Scott F July 9, 2009 at 16:50

As an atheist, I have to say that Collins’ record in running scientific institutions should be the determining factor. if we sacked every scientist who who held “incoherent” views, who would be left to do science?

It is, indeed, illegal (and political suicide) to reject a candidate due to religious belief.

Duane July 9, 2009 at 17:11

Doug.

Thanks for the interaction. Here are a few short responses to a few of your points.

1) “I thought you were not able to apply a religious test for public office?”

It is unconstitutional for the government as a whole or a government official to apply a religious test for public office. I am neither the government nor a government official.

2) “All the evidence shows that Collins is an excellent scientist, a proven project manager, and a well-tried and convincing communicator.”

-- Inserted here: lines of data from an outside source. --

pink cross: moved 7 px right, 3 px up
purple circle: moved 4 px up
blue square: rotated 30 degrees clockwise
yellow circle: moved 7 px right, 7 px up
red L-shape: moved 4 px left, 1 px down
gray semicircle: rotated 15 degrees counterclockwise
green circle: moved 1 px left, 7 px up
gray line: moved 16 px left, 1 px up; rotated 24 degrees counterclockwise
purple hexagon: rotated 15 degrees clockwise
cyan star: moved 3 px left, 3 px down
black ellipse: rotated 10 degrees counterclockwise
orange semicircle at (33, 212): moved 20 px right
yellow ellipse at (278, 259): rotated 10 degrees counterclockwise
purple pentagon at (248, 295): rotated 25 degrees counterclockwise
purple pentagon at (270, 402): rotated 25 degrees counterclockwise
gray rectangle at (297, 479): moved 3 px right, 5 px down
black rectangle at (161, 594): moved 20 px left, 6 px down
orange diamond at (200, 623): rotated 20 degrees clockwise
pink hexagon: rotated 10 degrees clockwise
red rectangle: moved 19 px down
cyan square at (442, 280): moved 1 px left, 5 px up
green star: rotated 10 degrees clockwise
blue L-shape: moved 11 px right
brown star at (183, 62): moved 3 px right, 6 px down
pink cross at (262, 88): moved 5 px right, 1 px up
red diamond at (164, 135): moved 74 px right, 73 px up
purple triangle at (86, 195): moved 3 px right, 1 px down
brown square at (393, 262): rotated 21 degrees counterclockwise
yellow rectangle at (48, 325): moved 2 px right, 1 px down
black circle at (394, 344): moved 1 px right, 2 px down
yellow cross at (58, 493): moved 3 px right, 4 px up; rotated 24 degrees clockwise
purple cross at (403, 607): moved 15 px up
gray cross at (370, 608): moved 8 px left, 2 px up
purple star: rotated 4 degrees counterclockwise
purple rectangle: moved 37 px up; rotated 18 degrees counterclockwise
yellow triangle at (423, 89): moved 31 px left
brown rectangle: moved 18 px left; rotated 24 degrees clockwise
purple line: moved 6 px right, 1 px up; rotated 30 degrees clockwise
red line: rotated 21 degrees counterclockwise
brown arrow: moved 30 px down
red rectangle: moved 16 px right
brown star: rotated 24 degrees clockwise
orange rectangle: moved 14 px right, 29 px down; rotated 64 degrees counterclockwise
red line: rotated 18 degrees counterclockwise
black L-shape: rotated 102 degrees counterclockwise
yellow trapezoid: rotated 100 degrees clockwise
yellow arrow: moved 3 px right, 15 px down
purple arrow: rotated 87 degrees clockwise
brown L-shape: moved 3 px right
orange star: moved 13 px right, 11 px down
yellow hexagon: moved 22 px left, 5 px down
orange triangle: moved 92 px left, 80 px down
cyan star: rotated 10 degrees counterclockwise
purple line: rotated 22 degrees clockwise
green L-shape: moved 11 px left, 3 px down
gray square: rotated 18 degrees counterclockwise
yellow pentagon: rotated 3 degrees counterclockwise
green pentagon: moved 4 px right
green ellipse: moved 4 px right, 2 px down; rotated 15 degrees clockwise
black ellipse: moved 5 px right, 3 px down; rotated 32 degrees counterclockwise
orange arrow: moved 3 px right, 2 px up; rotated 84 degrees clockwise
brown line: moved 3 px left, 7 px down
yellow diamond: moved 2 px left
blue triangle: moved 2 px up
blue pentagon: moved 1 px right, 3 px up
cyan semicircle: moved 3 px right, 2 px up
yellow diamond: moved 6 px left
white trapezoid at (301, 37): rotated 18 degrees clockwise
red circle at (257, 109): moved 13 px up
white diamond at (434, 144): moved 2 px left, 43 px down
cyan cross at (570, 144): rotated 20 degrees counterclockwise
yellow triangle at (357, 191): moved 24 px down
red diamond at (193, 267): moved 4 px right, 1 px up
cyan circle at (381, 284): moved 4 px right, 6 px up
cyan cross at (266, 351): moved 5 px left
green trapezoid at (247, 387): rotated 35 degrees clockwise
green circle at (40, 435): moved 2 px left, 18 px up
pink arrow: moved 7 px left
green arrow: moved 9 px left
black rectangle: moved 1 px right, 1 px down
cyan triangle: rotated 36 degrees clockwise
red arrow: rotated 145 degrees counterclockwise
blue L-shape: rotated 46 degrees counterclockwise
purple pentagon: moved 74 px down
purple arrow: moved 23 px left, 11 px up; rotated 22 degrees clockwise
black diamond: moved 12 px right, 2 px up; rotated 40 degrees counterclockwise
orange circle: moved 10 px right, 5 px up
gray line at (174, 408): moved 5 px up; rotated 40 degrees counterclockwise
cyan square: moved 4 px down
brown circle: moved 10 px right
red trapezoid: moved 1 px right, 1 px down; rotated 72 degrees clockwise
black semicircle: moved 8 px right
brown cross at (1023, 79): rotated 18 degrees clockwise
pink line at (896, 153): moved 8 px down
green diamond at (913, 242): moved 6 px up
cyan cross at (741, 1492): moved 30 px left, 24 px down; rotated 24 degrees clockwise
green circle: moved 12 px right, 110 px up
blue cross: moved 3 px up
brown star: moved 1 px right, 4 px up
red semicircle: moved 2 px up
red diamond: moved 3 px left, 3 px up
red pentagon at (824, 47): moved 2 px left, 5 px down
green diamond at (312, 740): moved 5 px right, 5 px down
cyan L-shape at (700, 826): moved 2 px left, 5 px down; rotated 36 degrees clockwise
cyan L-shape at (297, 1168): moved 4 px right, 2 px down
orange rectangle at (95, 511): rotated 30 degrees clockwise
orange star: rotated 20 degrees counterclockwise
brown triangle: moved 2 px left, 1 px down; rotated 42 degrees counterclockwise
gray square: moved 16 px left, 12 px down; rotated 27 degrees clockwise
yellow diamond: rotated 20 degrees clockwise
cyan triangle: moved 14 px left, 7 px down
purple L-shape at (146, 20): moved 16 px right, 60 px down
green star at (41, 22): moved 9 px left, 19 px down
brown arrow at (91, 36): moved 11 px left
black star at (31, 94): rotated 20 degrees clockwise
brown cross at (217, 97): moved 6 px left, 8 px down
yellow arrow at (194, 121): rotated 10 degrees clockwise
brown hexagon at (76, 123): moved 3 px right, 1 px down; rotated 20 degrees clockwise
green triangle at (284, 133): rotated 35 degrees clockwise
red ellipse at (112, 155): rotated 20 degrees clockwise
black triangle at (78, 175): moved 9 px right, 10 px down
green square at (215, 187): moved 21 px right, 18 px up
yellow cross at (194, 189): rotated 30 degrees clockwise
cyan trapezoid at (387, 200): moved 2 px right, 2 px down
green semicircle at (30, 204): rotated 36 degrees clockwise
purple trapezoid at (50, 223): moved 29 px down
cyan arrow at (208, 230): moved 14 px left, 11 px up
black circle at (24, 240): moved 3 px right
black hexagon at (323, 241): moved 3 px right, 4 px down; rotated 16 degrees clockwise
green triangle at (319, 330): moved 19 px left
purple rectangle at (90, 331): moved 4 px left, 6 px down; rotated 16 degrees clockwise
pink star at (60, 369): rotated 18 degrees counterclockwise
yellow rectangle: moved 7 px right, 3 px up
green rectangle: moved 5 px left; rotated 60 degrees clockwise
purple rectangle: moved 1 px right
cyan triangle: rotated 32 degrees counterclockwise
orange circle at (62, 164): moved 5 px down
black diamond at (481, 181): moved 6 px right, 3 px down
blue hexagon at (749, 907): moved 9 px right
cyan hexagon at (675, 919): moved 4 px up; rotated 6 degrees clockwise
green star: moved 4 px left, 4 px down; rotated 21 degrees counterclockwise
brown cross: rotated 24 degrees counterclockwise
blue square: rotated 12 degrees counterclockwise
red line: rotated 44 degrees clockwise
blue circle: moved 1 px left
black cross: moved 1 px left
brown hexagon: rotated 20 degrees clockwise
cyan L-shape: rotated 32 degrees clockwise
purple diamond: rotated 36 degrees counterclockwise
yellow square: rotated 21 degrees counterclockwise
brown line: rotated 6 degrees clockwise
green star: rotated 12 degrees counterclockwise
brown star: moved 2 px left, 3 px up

That was the burden of my very first sentence. I couldn’t agree more.

3) The third question is whether Duane’s distinction between “tradition based faith” and “evidence based something” (Duane fails to provide a word to correspond with faith here) is actually the right one.

There is not reasonable space here or in my post to debate this important question in detail or to have a meaningful discussion of word correspondence. I was discussing my personal worry about Collins and I used what amounts to a sketch of my views on “belief” and “faith” to motivate my concern.

Your comment, “The thing is it seems to me to be the case with people like Francis Collins (and I say this from having read his Language of God) that he sees no epistemological incoherence” gets to heart of the matter. Why doesn’t he? His own attempts to explain this are far from convincing and more in the category of apology for what I call tradition based faith.

It is should also be noted that in the end I am supportive of Collins’ appointment.

clayboy July 9, 2009 at 17:20

Duane – on the last point, yes I should have noted that on balance you came out in support of the appointment.

Erp July 9, 2009 at 19:16

To be exact it is illegal to have a religious test (e.g., only Christians need apply or no atheists need apply).

I might find Collins’ views on religion a bit odd, but, he has done good science and, more importantly, is suppose to be a good administrator. He will also drive the creationists crazy.